REQUIRED WORK>
In the entries below, substitute "relational data model" for every occurrence of "relational model" and reproduce the text with nothing else altered. Omit the pictures from your answer.

DATA UNDER STUDY>
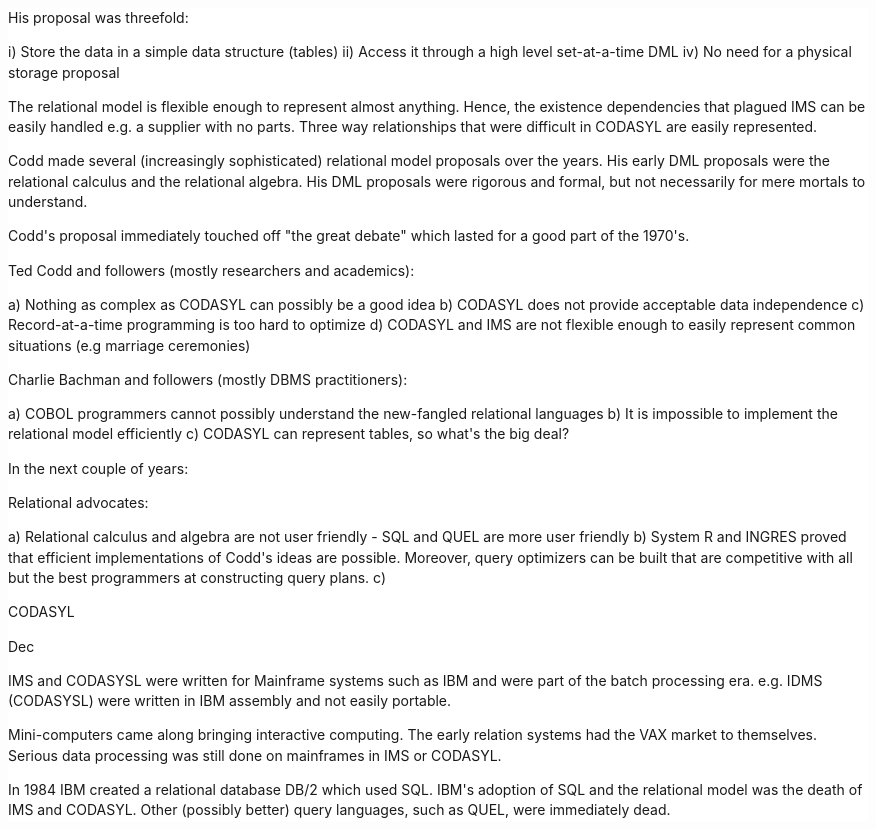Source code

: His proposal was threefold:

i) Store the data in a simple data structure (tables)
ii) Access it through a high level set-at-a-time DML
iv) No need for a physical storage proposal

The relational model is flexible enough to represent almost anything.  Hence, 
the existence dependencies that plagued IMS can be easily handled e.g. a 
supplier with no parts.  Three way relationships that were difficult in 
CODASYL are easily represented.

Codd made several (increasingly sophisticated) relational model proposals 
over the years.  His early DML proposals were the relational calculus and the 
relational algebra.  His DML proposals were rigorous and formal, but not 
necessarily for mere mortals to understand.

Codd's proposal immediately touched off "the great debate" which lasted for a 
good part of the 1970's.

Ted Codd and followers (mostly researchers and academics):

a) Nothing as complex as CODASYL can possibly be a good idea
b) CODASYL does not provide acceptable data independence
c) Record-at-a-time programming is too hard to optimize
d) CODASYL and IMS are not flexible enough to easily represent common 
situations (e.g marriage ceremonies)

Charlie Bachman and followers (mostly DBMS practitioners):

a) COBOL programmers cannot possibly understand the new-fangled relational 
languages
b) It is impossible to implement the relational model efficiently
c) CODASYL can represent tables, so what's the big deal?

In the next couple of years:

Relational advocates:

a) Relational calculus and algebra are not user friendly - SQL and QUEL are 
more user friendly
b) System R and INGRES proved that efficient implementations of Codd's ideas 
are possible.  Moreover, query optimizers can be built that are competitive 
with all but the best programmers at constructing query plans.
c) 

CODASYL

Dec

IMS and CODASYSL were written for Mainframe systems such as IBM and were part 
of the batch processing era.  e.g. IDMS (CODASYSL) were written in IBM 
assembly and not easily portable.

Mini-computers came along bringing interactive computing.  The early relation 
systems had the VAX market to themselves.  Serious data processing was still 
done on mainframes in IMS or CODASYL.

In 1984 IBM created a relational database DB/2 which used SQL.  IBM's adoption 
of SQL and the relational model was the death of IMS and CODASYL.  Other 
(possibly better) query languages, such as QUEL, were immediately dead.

YOUR SOLUTION>
Source code

: His proposal was threefold:

i) Store the data in a simple data structure (tables)
ii) Access it through a high level set-at-a-time DML
iv) No need for a physical storage proposal

The relational data model is flexible enough to represent almost anything.  Hence, 
the existence dependencies that plagued IMS can be easily handled e.g. a 
supplier with no parts.  Three way relationships that were difficult in 
CODASYL are easily represented.

Codd made several (increasingly sophisticated) relational data model proposals 
over the years.  His early DML proposals were the relational calculus and the 
relational algebra.  His DML proposals were rigorous and formal, but not 
necessarily for mere mortals to understand.

Codd's proposal immediately touched off "the great debate" which lasted for a 
good part of the 1970's.

Ted Codd and followers (mostly researchers and academics):

a) Nothing as complex as CODASYL can possibly be a good idea
b) CODASYL does not provide acceptable data independence
c) Record-at-a-time programming is too hard to optimize
d) CODASYL and IMS are not flexible enough to easily represent common 
situations (e.g marriage ceremonies)

Charlie Bachman and followers (mostly DBMS practitioners):

a) COBOL programmers cannot possibly understand the new-fangled relational 
languages
b) It is impossible to implement the relational data model efficiently
c) CODASYL can represent tables, so what's the big deal?

In the next couple of years:

Relational advocates:

a) Relational calculus and algebra are not user friendly - SQL and QUEL are 
more user friendly
b) System R and INGRES proved that efficient implementations of Codd's ideas 
are possible.  Moreover, query optimizers can be built that are competitive 
with all but the best programmers at constructing query plans.
c) 

CODASYL

Dec

IMS and CODASYSL were written for Mainframe systems such as IBM and were part 
of the batch processing era.  e.g. IDMS (CODASYSL) were written in IBM 
assembly and not easily portable.

Mini-computers came along bringing interactive computing.  The early relation 
systems had the VAX market to themselves.  Serious data processing was still 
done on mainframes in IMS or CODASYL.

In 1984 IBM created a relational database DB/2 which used SQL.  IBM's adoption 
of SQL and the relational data model was the death of IMS and CODASYL.  Other 
(possibly better) query languages, such as QUEL, were immediately dead.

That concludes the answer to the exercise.